How bad could the show get if yer flippin parents were there to waggle a finger at the goings on?
The online NYTimes archive was not cooperating when I tried earlier, but yes I just found it — 2/4/59 page 66. Doesn’t a plane crash that kills three non-famous people get a mention in the Times on page 66 too?
I agree with cdm’s point that in 1959 no one thought the music these three people played was of great significance. I think even Holly would have been astonished to know that people were still buying and listening to his music 50 years later.
Calling it ‘the day the music died’ is a bit much. Elvis was in the army, and the music was already dead, or at least comatose.
Wow, page 66. I remember when D. Boon died, it was probably at least a week before I saw the rumor verified anywhere.
Richie Valens Greatest Hits is a pretty good listen, the guitar playing and the production makes it all pretty entertaining and I’ve loved “C’Mon Let’s Go” since Los Lobos covered it.
Thanks for reminding me about “C’mon Let’s Go.” That’s a good one. I was thinking about it this morning, “La Bamba” might have been the first otherwise catchy song that I turned my nose up to as a boy and thought, “That’s too dumb for me to like.” This, friends, is my burden.
Don’t forget “Oh, My Head”, a song later covered by Led Zeppelin on Physical Graffiti but they changed the name to “Boogie With Stew” and took 2/3s of the songwriting credit. Mrs. Valens gets the other 1/3.
Of course hindsight is always 20/20 and we can always debate the influence of the big three. No doubt, Buddy’s influence is far more reaching and enduring than his rock compatriates that perished that morning. I contend that Buddy would have likely gone into more production and writing as his career moved forward. I withink that he may have even gone on to do what The Beatles and Brian Wilson did in 60s: used the studio as an additional instrument. That’s just my wishful thinking and one never really knows.
I also think that Valens would have prusued his path and bridged the gap between Mexican and American musics. He was a real groundbreaker in breaking down those barriers. so, Los Lobos and Santana and others owe a bit of gratitude to Valens.
I don’t know about the Bopper. I think he would have just been another one of the oldies guys and likely had a second career in country music a la Jerry Lee perhaps?
Again, it’s all speculation and know one will ever really know, but I think it would have been really cool to see these guys live long lives.
TB
The Big Bopper (I feel kind of stupid just typing the name) actually wrote George Jones’ big hit “White Lightning” so you may not be far off in your prediction.
TB, I’m with you on Buddy. One of my conversations with my old music teacher was one of thise “What If’s” and he was saying he felt that if the plane hadn’t crashed and Elvis hadn’t gone into the army, the age of the Girl Group, which may have given us some fine songs, but was far from being what rock n roll was all about, might never have happened.
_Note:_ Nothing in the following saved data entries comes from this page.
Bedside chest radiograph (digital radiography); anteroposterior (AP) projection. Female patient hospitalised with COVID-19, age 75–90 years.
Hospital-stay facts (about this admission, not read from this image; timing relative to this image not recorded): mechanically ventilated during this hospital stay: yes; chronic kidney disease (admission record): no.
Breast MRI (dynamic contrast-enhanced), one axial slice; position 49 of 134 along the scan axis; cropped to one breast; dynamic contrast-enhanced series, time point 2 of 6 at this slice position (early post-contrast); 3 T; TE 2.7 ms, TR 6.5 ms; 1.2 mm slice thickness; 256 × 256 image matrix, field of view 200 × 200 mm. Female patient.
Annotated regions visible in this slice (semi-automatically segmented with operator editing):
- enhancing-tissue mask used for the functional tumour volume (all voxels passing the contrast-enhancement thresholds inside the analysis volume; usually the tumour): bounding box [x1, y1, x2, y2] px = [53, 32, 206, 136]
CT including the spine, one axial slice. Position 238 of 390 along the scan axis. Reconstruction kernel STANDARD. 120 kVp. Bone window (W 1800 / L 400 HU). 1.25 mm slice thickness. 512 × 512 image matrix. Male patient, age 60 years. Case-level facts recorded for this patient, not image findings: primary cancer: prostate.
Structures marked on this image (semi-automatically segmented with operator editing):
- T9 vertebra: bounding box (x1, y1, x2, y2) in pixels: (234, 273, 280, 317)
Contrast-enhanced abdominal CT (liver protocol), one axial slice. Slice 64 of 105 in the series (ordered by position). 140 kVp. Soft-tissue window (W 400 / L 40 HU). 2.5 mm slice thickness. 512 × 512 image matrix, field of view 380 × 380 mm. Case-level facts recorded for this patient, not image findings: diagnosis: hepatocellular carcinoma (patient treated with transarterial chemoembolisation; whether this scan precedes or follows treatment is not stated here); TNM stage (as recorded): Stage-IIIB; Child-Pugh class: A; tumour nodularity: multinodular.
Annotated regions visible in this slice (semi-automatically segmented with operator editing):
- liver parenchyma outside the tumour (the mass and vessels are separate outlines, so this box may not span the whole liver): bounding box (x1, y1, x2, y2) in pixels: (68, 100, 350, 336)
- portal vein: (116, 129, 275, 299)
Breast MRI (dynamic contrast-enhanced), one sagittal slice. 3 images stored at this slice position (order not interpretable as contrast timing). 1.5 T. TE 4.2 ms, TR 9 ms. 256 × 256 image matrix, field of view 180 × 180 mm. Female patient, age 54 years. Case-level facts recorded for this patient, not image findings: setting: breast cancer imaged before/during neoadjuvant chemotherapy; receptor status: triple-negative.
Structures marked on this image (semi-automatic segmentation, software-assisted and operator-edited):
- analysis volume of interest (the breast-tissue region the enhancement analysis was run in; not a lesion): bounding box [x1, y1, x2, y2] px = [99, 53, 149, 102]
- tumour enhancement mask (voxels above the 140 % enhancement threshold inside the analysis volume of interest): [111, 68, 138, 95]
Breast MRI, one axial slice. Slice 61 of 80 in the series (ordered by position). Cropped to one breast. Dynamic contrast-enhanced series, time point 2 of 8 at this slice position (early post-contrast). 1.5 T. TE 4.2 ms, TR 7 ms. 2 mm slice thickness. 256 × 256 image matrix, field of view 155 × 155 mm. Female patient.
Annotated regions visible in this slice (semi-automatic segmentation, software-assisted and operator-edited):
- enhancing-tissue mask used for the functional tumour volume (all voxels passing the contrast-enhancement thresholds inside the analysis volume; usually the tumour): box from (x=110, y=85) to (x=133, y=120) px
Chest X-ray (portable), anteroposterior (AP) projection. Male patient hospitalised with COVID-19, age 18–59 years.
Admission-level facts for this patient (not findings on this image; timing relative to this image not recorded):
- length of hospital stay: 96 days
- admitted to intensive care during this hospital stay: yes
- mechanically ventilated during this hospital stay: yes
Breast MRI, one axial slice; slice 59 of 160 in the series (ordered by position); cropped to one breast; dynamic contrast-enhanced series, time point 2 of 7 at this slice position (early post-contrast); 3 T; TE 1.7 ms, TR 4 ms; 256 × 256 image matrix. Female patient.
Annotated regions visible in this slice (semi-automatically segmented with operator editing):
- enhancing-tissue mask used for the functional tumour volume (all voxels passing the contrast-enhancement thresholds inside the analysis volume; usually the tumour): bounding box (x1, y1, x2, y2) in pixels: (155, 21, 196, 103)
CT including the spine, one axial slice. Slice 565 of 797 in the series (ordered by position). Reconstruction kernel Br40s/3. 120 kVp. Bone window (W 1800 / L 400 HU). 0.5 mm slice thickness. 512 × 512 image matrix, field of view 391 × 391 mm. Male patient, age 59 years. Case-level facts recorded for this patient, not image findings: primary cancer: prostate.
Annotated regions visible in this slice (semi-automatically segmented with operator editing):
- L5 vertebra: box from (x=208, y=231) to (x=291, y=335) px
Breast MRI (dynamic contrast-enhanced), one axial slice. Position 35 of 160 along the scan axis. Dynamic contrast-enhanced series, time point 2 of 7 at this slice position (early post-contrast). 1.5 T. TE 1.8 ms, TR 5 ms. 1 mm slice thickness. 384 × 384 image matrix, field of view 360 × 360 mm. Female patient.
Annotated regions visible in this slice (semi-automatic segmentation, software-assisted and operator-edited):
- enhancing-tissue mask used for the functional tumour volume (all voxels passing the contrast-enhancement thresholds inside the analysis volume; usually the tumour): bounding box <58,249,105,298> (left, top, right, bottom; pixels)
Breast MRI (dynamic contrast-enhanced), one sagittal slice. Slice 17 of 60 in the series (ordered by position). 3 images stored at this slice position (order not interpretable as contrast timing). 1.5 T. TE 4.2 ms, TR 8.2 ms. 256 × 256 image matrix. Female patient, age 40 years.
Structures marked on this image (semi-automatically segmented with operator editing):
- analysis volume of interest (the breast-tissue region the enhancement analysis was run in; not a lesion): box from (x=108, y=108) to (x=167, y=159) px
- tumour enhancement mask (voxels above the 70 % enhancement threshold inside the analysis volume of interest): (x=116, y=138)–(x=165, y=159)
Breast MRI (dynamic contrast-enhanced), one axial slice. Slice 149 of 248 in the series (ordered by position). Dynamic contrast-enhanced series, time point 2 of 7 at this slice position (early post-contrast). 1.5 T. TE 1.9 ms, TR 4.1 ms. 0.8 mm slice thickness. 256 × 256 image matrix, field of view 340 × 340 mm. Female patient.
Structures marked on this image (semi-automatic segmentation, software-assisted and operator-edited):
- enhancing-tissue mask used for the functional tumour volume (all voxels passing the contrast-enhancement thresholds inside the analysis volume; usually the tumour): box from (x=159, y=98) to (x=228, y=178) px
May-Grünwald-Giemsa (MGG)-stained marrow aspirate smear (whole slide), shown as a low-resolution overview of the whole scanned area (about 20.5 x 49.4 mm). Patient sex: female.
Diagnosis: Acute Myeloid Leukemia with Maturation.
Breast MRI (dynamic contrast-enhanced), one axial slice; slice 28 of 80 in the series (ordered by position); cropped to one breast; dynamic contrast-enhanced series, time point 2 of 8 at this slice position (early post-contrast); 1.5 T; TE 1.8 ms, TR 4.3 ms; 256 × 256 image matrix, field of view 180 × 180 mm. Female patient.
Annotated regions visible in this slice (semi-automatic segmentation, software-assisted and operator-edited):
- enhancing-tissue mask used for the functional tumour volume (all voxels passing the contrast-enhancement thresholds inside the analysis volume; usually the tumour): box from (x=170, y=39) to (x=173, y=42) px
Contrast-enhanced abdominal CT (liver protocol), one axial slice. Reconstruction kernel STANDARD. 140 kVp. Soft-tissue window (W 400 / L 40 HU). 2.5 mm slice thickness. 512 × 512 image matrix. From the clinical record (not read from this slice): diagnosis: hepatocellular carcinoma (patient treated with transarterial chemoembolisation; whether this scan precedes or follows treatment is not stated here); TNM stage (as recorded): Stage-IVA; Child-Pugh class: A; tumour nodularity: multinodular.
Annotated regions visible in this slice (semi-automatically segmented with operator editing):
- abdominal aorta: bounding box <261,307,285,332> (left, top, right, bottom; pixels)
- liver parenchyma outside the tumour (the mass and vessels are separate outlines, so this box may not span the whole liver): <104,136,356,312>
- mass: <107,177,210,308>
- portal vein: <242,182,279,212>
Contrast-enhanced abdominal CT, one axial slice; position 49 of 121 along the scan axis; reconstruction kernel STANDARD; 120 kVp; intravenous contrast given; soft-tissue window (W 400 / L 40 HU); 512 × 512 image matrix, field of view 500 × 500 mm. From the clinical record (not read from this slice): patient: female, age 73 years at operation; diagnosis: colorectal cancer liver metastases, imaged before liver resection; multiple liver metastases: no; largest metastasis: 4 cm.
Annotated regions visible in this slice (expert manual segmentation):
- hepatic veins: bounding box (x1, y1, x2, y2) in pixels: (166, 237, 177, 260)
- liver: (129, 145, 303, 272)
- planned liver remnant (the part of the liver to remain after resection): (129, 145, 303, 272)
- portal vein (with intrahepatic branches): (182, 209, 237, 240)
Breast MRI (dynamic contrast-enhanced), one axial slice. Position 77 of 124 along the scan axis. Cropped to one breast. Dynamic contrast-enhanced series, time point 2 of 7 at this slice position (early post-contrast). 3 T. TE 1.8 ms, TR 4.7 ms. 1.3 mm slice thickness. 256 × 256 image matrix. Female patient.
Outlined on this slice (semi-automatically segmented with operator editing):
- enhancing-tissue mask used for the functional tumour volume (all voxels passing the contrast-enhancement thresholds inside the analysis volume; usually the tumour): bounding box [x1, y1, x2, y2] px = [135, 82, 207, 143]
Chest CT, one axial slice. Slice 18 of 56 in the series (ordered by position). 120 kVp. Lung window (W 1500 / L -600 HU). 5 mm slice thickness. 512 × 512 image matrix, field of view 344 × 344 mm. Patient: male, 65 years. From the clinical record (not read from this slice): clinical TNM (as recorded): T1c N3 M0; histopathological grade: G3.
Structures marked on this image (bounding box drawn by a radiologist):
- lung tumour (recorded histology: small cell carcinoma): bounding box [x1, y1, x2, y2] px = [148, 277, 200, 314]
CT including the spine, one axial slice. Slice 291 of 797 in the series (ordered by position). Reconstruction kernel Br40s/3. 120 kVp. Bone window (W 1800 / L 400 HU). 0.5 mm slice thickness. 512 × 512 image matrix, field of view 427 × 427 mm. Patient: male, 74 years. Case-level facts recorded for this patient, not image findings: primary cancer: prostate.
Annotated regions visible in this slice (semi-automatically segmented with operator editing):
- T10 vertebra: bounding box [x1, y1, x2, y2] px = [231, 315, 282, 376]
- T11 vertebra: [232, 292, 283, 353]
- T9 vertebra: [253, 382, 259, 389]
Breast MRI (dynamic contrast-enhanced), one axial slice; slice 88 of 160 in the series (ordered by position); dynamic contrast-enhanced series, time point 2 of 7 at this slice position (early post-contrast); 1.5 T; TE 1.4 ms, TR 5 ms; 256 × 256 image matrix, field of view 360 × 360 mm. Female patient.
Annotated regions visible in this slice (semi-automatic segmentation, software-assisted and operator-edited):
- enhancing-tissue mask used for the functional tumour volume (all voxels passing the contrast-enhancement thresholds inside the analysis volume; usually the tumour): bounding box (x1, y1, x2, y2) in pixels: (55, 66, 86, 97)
His next thoughts were that had that not happened, and Buddy reinvented the use of a studio and Elvis maybe toured a little more and rocked a little more, he felt that by 1964 there very possibly wouldn’t have been a door for The Beatles to get a foot in in the US. It’s a What If, so it’s pretty inconsequential, but I think he had a pretty good point.
No way would the big papers carry anything about the plane crash. They really hated rock n roll and thought it was horrible, and all the people in it were subhuman. Plus, one of them looked like a Mexican. No way that was newsworthy to the NYT back in 59.
oh – guess I should have kept reading – now I really feel stupid.
Who’s not felt really stupid around here now and then, plasticsun? I remember that song being mentioned elsewhere, but I’m so stupid about country music that I didn’t put the song title and George Jones together. I had no idea The Big Bopper left us with anything but “Chantilly Lace.”